#### [Activity]
Transcribe the data below verbatim from the line with "Beautifully suited for" to the line with "Recent Products". Include both of those lines.

[Start of section]

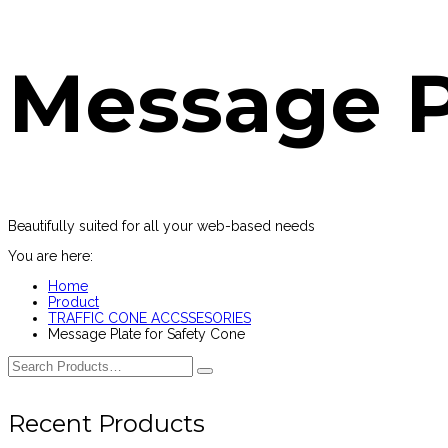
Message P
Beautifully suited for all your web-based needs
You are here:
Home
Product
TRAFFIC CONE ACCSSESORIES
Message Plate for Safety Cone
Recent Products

[End of section]
[Start of section]

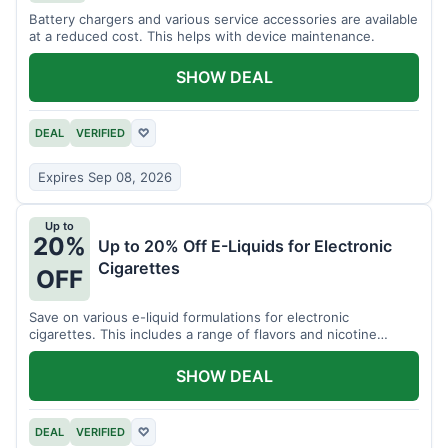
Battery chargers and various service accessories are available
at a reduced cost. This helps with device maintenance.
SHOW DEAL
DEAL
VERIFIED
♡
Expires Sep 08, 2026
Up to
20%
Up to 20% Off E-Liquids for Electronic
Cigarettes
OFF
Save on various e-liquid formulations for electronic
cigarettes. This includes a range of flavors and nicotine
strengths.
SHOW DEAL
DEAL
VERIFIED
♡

[End of section]

#### [Exercise result]
Beautifully suited for all your web-based needs
You are here:
Home
Product
TRAFFIC CONE ACCSSESORIES
Message Plate for Safety Cone
Recent Products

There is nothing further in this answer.